The Badí‘ calendar is based on the solar year of 365 days, 5 hours, and 50 odd minutes. The year consists of 19 months of 19 days each (i.e. 361 days), with the addition of four extra days (five in a leap year). The Báb did not specifically define the place for the intercalary days in the new calendar. The Kitáb-i-Aqdas resolves this question by assigning the “excess” days a fixed position in the calendar immediately preceding the month of ‘Alá’, the period of fasting. For further details see the section on the Bahá’í calendar in The Bahá’í World, volume XVIII.
(The Kitáb-i-Aqdas, The Most Holy Book, Notes No. 27)
“ first day of Riḍván”
This is a reference to the arrival of Bahá’u’lláh and His companions in the Najíbíyyih Garden outside the city of Baghdád, subsequently referred to by the Bahá’ís as the Garden of Riḍván. This event, which took place thirty-one days after Naw-Rúz, in April 1863, signalized the commencement of the period during which Bahá’u’lláh declared His Mission to His companions. In a Tablet, He refers to His Declaration as “the Day of supreme felicity” and He describes the Garden of Riḍván as “the Spot from which He shed upon the whole of creation the splendors of His Name, the All-Merciful.” Bahá’u’lláh spent twelve days in this Garden prior to departing for Istanbul, the place to which He had been banished.

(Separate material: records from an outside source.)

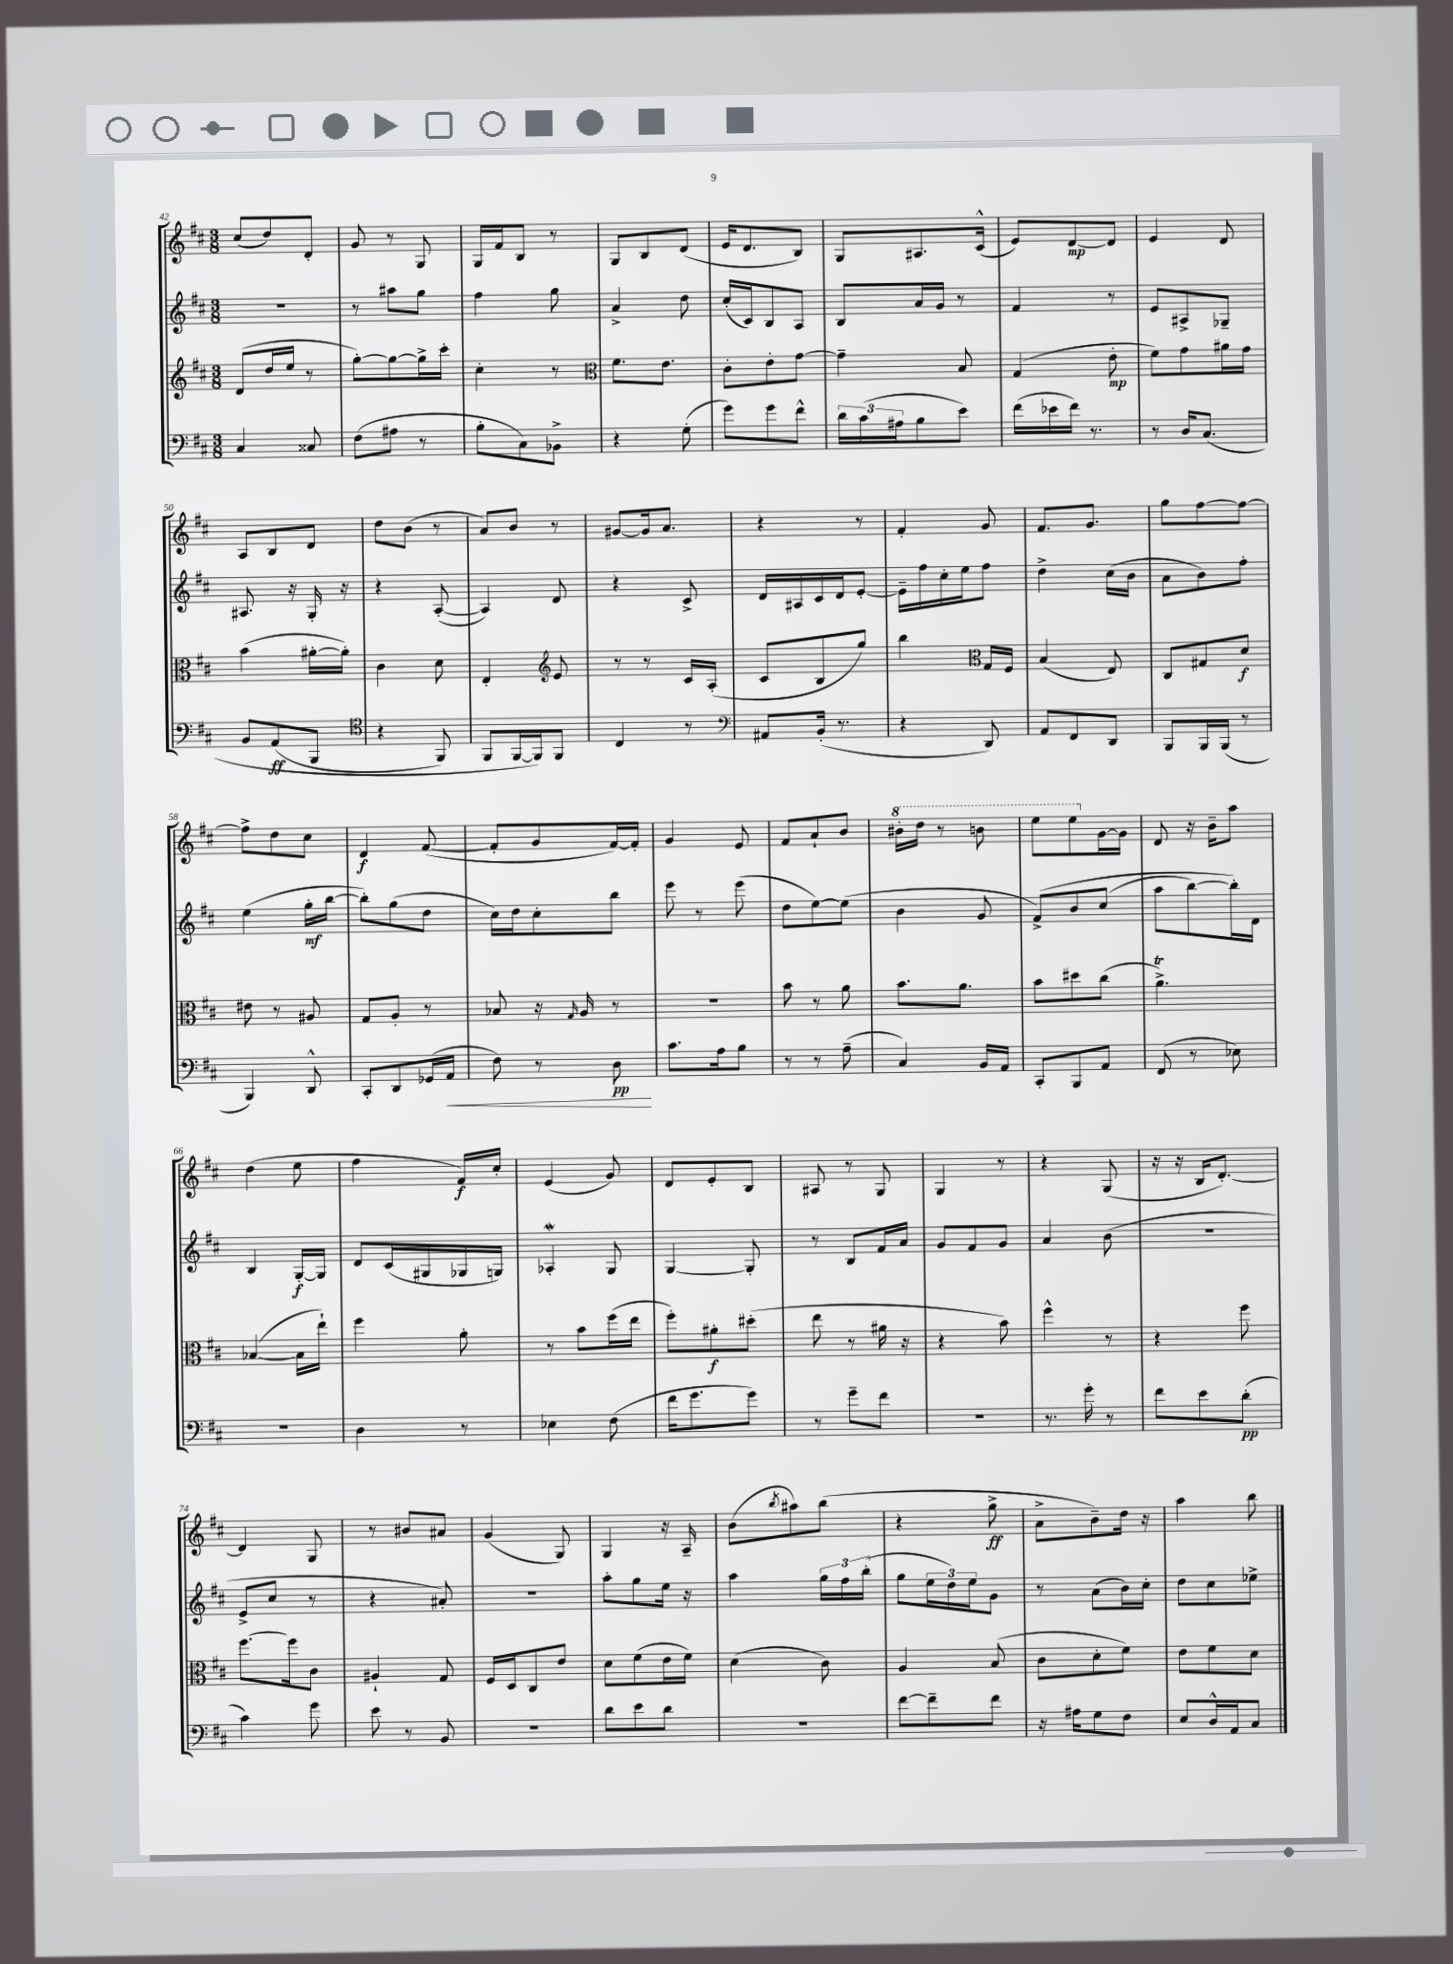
<<
\new StaffGroup <<
\new Staff = "s0" {
    \clef treble \key d \major \numericTimeSignature \time 3/8
    cis''8( d''8) d'8-. |
    g'8 r8 g8 |
    g16 fis'16 b8 r8 |
    g8 b8 d'8( |
    e'16 d'8. b8) |
    g8 ais8. cis'16-^( |
    e'8) d'8~\mp d'8 |
    e'4 d'8 |
    a8 b8 d'8 |
    d''8 b'8( r8 |
    a'8) b'8 r8 |
    gis'8~ gis'16 a'8. |
    r4 r8 |
    fis'4-. g'8 |
    fis'8. g'8. |
    g''8 fis''8~ fis''8~ |
    fis''8-> d''8 cis''8 |
    d'4\f fis'8~( |
    fis'8-. g'8 fis'16~) fis'16-. |
    g'4 e'8 |
    fis'8 a'8-! b'8 |
    \ottava #1 bis''16-. d'''16 r8 b''8 |
    e'''8 e'''8 \ottava #0 g'16~ g'16 |
    d'8 r16 b'16-- a''8 |
    d''4( e''8 |
    fis''4 fis'16\f) cis''16-. |
    e'4( g'8) |
    d'8 e'8-. b8 |
    ais8 r8 g8 |
    g4 r8 |
    r4 g8( |
    r16 r16 b16 d'8.~-.) |
    d'4 g8 |
    r8 bis'8 ais'8 |
    g'4( g8) |
    g4 r16 a16-- |
    b'8( \acciaccatura { b''8 } ais''8) b''8( |
    r4 g''8->\ff |
    a'8-> b'8--) d''16 r16 |
    a''4 b''8 \bar "|." |
}
\new Staff = "s1" {
    \clef treble \key d \major \numericTimeSignature \time 3/8
    R4. |
    r8 ais''8 g''8 |
    fis''4 g''8 |
    a'4-> d''8 |
    cis''16-.( cis'16) b8 a8 |
    b8 a'16 g'16 r8 |
    fis'4 r8 |
    e'8 ais8-> ges8-- |
    ais8. r16 g16-. r16 |
    r4 a8~-.( |
    a4) d'8 |
    r4 cis'8-> |
    d'16 ais16 cis'16 d'16 e'8~-. |
    e'16-- fis''16 cis''16-. e''16 fis''8 |
    d''4-> cis''16( b'16 |
    a'8 b'8) fis''8-. |
    e''4( g''16-.\mf b''16~ |
    b''8-.) g''8( d''8 |
    cis''16) d''16 cis''8-. b''8 |
    e'''8 r8 e'''8( |
    d''8 e''8~) e''8( |
    b'4 g'8 |
    fis'8->)\( b'8 cis''8( |
    a''8 b''8~) b''16-.\) d'16 |
    b4 g16~-.\f g16 |
    d'8 cis'16( gis16 ges16 g16) |
    aes4-.\mordent g8 |
    g4~ g8-. |
    r8 b8 fis'16 a'16 |
    g'8 fis'8 g'8 |
    a'4 b'8( |
    R4. |
    e'8-> cis''8 r8 |
    r4 ais'8-.) |
    R4. |
    a''8-. g''8 e''16 r16 |
    a''4 \tuplet 3/2 { g''16 fis''16 b''16-.( } |
    g''8 \tuplet 3/2 { e''16 d''16) e''16 } g'8 |
    r8 a'8( b'16) cis''16-. |
    d''8 cis''8 ees''8-> \bar "|." |
}
\new Staff = "s2" {
    \clef treble \key d \major \numericTimeSignature \time 3/8
    d'8( d''16 e''16 r8 |
    g''8~-.) g''8~ g''16-> cis'''16-. |
    cis''4-. r8 |
    \clef alto fis'8. e'8. |
    cis'8-. e'8-. g'8~ |
    g'4-- b8 |
    g4( e'8-.\mp |
    fis'8) g'8 ais'16 g'16 |
    b'4( ais'16~-. ais'16-.) |
    cis'4 d'8 |
    e4-. \clef treble e'8 |
    r8 r8 cis'16 a16-.( |
    cis'8 b8 g''8) |
    b''4 \clef alto g16 fis16 |
    b4( e8) |
    cis8 gis8 d'8\f |
    eis'8 r8 ais8 |
    g8 a8-. r8 |
    bes8 r16 \grace { g16 } a16 r8 |
    R4. |
    b'8 r8 a'8 |
    b'8. a'8. |
    b'8 dis''8 cis''8( |
    a'4.->\trill) |
    bes4~( bes16 e''16-!) |
    fis''4 a'8-. |
    r8 b'8 fis''16( e''16 |
    fis''8-.) ais'8-.\f dis''8-.( |
    e''8 r8 ais'16 r16 |
    r4 b'8) |
    fis''4-^ r8 |
    r4 fis''8 |
    fis''8.~ fis''16 cis'8 |
    ais4-! g8 |
    fis16 d16 cis8 e'8 |
    d'8 fis'8( e'16 fis'16) |
    d'4( cis'8) |
    a4 b8( |
    cis'8 d'8-. fis'8) |
    e'8 fis'8 d'8 \bar "|." |
}
\new Staff = "s3" {
    \clef bass \key d \major \numericTimeSignature \time 3/8
    cis4 cisis8 |
    fis8( ais8 r8 |
    b8-. cis8) bes,8-> |
    r4 g8-.( |
    g'8) g'8 fis'8-^ |
    \tuplet 3/2 { d'16 cis'16( ais16 } b8 e'8) |
    fis'16( ees'16 fis'16) r8. |
    r8 d16 cis8.\( |
    b,8 a,8\ff( b,,8 |
    \clef tenor r4 fis,8) |
    fis,8 fis,16~ fis,16\) fis,8 |
    cis4 r8 |
    \clef bass ais,8 b,16-.( r8. |
    r4 d,8) |
    a,8 fis,8 d,8 |
    b,,8 b,,16 b,,16( r8 |
    b,,4) d,8-^ |
    cis,8-. d,8 ges,16( a,16\< |
    fis8) r8 d8\pp\! |
    cis'8. a16 b8 |
    r8 r8 a8--( |
    cis4) b,16 a,16 |
    cis,8-. b,,8 a,8 |
    fis,8( r8 ees8) |
    r4. |
    d4 r8 |
    ees4 fis8( |
    fis'16 g'8. g'8) |
    r8 g'8-- fis'8 |
    R4. |
    r8. g'16-. r8 |
    fis'8 e'8 d'8-.\pp( |
    cis'4) g'8 |
    e'8 r8 b,8 |
    R4. |
    d'8 e'8 d'8 |
    R4. |
    fis'8~ fis'8-- fis'8 |
    r16 ais16 g8 fis8 |
    e8 d16-^ a,16 cis8 \bar "|." |
}
>>
>>
\layout { \context { \Score currentBarNumber = #42 } }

The Declaration of Bahá’u’lláh is celebrated annually by the twelve-day Riḍván Festival, described by Shoghi Effendi as “the holiest and most significant of all Bahá’í festivals” (see notes and ).
(The Kitáb-i-Aqdas, The Most Holy Book, Notes No. 107)
“All Feasts have attained their consummation in the two Most Great Festivals, and in the two other Festivals that fall on the twin days”
This passage establishes four great festivals of the Bahá’í year. The two designated by Bahá’u’lláh as “the two Most Great Festivals” are, first, the Festival of Riḍván, which commemorates Bahá’u’lláh’s Declaration of His Prophetic Mission in the Garden of Riḍván in Baghdád during twelve days in April/May 1863 and is referred to by Him as “the King of Festivals” and, second, the Báb’s Declaration, which occurred in May 1844 in Shíráz. The first, ninth and twelfth days of the Festival of Riḍván are Holy Days (Q&A ), as is the day of the Declaration of the Báb.
The “two other Festivals” are the anniversaries of the births of Bahá’u’lláh and the Báb. In the Muslim lunar calendar these fall on consecutive days, the birth of Bahá’u’lláh on the second day of the month of Muharram 1233 A.H. (12 November 1817), and the birth of the Báb on the first day of the same month 1235 A.H. (20 October 1819), respectively. They are thus referred to as the “Twin Birthdays” and Bahá’u’lláh states that these two days are accounted as one in the sight of God (Q&A ). He states that, should they fall within the month of fasting, the command to fast shall not apply on those days (Q&A ). Given that the Bahá’í calendar (see notes and ) is a solar calendar, it remains for the Universal House of Justice to determine whether the Twin Holy Birthdays are to be celebrated on a solar or lunar basis.
(The Kitáb-i-Aqdas, The Most Holy Book, Notes No. 138)
“The Most Great Festival is, indeed, the King of Festivals”
A reference to the Riḍván Festival.
(The Kitáb-i-Aqdas, The Most Holy Book, Notes No. 140)
“The number of months in a year, appointed in the Book of God, is nineteen.”
The Bahá’í year, in accordance with the Badí‘ calendar, consists of nineteen months of nineteen days each, with the addition of certain intercalary days (four in an ordinary year and five in a leap year) between the eighteenth and nineteenth months in order to adjust the calendar to the solar year. The Báb named the months after certain attributes of God. The Bahá’í New Year, Naw-Rúz, is astronomically fixed, coinciding with the March equinox (see note ). For further details, including the names of the days of the week and the months, see the section on the Bahá’í calendar in The Bahá’í World, volume XVIII.